If you had an unlimited budget at your disposal, what kind of a film would you like to make?
It would be great to one day make a globe-hopping action thriller or a science fiction film I guess. Those types of films need big money to be done right. But I don’t have a burning desire to write anything like that so I’d be happy with a modest budget at best. Enough money to hire a cast that helps sell the film internationally. Money buys you time, and that’s always good, but more than that, all you really need is a good story to tell and you can do that on a low budget.

What’s your opinion on the quality of contemporary horror films?
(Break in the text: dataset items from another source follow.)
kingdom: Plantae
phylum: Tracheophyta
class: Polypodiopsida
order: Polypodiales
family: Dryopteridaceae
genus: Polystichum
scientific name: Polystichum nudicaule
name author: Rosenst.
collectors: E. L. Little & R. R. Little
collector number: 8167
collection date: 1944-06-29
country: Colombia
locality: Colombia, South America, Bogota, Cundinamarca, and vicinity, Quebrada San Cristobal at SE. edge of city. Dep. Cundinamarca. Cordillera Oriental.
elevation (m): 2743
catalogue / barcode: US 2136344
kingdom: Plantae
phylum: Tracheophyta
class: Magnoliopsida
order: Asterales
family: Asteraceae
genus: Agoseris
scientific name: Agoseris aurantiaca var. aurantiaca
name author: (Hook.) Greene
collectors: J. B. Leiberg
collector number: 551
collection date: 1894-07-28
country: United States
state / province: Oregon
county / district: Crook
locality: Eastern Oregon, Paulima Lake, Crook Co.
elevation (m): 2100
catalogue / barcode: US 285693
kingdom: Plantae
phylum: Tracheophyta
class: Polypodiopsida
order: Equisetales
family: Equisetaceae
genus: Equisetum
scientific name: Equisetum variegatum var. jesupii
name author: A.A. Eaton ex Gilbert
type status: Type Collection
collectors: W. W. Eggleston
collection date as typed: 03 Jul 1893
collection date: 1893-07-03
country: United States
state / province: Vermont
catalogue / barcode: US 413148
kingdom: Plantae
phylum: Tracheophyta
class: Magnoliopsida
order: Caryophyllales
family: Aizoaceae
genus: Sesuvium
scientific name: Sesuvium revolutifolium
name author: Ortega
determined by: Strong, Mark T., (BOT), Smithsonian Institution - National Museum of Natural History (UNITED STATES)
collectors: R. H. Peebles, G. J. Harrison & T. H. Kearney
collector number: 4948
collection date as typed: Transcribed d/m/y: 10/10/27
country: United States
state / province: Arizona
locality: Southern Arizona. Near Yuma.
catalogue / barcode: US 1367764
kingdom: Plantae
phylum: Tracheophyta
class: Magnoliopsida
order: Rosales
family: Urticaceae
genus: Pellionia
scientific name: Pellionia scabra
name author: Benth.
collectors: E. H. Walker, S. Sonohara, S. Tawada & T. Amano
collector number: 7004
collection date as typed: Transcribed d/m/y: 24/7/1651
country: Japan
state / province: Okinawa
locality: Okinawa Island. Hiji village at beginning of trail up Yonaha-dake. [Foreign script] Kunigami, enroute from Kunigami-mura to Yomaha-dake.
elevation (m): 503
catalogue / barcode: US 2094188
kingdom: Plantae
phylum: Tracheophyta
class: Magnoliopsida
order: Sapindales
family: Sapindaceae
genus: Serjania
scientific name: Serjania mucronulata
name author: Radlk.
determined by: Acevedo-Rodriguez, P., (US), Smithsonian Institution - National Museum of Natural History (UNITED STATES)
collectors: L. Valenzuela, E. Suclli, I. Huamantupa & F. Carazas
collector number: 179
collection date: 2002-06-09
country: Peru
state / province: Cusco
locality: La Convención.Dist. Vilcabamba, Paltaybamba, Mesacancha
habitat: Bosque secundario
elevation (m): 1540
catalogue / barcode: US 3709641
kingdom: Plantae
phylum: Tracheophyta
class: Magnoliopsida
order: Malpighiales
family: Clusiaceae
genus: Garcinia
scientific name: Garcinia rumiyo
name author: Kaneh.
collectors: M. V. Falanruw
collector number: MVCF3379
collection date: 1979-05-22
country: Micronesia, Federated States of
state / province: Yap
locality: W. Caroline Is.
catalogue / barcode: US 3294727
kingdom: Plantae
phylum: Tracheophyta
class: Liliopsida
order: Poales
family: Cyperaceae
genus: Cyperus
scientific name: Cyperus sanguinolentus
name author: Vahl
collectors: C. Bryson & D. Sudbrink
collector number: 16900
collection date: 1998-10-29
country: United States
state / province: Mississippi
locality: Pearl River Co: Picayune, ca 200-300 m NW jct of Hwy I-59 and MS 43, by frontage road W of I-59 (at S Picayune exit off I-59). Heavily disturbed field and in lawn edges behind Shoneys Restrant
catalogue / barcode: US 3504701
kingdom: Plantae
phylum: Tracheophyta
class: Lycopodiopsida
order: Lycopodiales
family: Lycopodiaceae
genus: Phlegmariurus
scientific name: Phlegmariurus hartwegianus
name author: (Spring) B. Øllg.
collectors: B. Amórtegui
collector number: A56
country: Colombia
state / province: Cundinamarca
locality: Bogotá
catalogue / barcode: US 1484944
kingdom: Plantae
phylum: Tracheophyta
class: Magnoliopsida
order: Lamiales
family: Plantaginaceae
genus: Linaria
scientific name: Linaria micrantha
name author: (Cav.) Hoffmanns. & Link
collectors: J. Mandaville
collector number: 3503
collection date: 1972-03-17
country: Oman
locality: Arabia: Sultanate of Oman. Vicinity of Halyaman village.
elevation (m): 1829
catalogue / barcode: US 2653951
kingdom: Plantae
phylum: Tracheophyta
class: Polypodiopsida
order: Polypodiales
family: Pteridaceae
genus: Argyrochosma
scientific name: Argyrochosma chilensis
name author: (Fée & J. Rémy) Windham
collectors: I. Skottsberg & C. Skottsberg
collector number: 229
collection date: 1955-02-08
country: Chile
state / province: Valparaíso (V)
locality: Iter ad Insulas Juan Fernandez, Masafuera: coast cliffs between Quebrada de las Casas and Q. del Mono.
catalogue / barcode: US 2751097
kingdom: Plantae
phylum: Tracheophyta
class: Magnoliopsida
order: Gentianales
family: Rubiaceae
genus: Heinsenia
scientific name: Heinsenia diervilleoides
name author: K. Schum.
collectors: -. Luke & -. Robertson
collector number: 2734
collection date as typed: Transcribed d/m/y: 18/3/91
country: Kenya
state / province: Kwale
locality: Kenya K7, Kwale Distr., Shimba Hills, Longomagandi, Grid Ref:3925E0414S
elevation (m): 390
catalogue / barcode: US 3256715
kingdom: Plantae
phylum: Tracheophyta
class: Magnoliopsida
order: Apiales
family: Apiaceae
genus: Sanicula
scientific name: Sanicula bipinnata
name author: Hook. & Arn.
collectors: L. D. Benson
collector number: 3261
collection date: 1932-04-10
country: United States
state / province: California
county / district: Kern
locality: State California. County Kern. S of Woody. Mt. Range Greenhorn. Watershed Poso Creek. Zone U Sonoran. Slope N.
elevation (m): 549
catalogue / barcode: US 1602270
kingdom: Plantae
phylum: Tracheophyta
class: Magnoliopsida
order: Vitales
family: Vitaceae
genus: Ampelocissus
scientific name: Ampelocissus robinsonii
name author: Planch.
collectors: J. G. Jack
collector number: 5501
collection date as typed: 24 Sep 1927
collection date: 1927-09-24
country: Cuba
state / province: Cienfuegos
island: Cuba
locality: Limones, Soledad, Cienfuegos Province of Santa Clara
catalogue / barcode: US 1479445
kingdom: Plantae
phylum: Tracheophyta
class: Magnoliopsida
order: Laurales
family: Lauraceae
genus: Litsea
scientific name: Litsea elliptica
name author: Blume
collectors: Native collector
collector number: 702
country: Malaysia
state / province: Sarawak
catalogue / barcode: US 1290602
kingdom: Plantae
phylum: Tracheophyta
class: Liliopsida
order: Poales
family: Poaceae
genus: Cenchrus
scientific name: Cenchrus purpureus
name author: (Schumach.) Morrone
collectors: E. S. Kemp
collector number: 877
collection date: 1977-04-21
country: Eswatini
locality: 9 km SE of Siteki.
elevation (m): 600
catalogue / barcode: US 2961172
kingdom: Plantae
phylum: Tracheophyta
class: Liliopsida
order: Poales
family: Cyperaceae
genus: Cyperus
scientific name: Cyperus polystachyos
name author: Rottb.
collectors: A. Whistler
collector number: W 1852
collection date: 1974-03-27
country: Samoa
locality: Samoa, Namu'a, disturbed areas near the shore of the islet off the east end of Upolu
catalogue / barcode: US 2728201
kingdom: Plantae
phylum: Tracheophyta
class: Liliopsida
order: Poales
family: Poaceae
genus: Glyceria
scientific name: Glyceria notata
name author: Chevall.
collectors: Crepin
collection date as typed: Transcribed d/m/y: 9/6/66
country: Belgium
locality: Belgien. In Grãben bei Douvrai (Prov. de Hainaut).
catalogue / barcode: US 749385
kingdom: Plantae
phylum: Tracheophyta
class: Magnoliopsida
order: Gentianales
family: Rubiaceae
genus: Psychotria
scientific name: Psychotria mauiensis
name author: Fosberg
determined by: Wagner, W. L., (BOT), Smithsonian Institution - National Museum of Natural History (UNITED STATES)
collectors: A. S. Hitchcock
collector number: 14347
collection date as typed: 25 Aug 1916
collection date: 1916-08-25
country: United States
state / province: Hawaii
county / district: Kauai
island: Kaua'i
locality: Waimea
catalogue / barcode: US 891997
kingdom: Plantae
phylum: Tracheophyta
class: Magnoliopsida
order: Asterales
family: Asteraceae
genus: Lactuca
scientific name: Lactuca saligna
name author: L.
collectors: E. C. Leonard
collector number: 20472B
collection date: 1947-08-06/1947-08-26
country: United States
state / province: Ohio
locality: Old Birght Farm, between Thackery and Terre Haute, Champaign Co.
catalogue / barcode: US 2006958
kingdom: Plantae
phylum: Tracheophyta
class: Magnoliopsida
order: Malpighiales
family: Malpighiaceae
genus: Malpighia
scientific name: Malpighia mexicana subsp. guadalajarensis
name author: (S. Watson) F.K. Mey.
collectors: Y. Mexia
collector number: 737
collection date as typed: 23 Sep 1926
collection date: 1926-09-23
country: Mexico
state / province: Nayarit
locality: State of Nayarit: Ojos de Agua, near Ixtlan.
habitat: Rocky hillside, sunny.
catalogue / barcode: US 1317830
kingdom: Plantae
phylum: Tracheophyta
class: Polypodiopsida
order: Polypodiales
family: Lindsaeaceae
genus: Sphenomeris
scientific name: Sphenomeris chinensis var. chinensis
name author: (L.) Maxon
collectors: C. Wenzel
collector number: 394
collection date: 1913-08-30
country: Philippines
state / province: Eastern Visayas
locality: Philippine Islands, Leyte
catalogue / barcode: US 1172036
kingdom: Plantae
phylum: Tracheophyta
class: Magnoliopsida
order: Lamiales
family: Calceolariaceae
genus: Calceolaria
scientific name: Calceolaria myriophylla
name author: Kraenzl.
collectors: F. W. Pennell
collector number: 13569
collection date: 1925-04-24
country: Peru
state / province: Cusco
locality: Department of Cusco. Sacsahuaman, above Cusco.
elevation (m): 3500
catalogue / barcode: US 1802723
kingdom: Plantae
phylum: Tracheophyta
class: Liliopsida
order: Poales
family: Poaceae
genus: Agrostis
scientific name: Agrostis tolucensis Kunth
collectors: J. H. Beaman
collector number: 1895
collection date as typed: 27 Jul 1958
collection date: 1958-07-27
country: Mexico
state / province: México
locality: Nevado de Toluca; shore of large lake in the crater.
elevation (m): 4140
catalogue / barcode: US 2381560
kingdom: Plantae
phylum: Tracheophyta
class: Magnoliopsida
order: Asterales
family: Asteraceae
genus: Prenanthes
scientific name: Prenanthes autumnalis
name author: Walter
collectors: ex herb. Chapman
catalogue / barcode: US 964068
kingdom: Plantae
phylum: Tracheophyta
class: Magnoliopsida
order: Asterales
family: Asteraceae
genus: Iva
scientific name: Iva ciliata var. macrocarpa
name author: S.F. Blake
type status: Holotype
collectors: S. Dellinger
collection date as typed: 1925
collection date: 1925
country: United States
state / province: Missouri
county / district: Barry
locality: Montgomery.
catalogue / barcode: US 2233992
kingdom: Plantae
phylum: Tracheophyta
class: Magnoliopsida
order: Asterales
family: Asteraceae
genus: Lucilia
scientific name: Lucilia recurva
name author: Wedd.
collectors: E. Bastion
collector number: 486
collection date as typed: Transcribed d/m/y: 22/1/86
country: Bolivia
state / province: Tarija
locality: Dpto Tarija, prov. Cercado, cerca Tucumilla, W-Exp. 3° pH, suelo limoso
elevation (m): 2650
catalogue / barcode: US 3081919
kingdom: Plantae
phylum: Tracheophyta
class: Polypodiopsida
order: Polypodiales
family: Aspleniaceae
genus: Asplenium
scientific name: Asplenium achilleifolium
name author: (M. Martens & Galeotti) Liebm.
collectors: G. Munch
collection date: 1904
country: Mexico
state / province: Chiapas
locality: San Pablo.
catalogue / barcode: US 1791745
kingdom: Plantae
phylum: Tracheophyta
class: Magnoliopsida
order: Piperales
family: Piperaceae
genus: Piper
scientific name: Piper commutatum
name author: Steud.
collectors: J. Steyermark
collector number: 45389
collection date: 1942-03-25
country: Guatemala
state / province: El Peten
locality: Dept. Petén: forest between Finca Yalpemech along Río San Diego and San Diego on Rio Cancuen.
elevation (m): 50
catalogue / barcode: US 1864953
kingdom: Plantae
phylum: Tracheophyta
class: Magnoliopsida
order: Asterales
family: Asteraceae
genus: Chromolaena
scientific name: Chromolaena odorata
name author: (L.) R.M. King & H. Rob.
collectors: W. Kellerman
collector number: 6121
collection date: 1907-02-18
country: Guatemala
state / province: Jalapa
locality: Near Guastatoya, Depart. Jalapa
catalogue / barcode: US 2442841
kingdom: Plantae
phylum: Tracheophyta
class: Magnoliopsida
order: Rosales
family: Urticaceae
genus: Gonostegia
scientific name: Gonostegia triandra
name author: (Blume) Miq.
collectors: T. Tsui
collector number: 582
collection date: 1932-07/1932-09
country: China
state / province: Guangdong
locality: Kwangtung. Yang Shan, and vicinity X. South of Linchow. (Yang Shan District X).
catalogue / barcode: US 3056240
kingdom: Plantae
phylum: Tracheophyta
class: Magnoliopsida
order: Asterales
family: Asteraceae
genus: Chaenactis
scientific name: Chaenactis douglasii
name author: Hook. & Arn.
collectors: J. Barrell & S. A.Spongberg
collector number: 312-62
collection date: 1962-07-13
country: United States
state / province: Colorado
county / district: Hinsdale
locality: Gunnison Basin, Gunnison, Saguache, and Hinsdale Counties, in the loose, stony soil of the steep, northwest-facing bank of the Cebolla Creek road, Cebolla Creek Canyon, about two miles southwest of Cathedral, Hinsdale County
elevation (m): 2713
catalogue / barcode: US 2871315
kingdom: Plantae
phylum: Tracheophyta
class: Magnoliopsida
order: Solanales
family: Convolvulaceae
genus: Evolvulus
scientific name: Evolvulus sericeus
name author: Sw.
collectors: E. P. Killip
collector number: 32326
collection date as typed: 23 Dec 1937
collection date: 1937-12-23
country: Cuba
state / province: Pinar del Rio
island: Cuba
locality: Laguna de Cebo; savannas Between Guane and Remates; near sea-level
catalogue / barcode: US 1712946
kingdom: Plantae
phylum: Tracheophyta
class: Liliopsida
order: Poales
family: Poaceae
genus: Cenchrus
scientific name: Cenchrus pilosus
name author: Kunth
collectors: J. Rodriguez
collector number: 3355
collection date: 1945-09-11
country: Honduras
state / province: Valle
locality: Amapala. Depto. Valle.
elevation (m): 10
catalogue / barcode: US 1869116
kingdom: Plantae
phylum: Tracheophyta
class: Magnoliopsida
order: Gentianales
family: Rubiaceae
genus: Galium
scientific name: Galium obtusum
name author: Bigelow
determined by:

I think we are spoiled for choices when it comes to horror today. There are so many great films out there right now like Always Shine, Creepy, Sweet, Sweet Lonely Girl, The Blackcoat’s Daughter, The Wailing, It Follows, They Look Like People, It Comes At Night, Get Out, Split and The Witch to name a few. All smart films. And that’s what is so great, we are getting intelligent, thoughtful horror films and TV series. I loved Hannibal and was crushed when it was cancelled. The Exorcist was a wonderful surprise and I love Ash vs. Evil Dead.

If I had to pick a recent favorite it would be Karyn Kusama’s The Invitation. She created a palpable sense of dread that I don’t think we get enough of in films anymore… and, like Remote, it’s set in one location!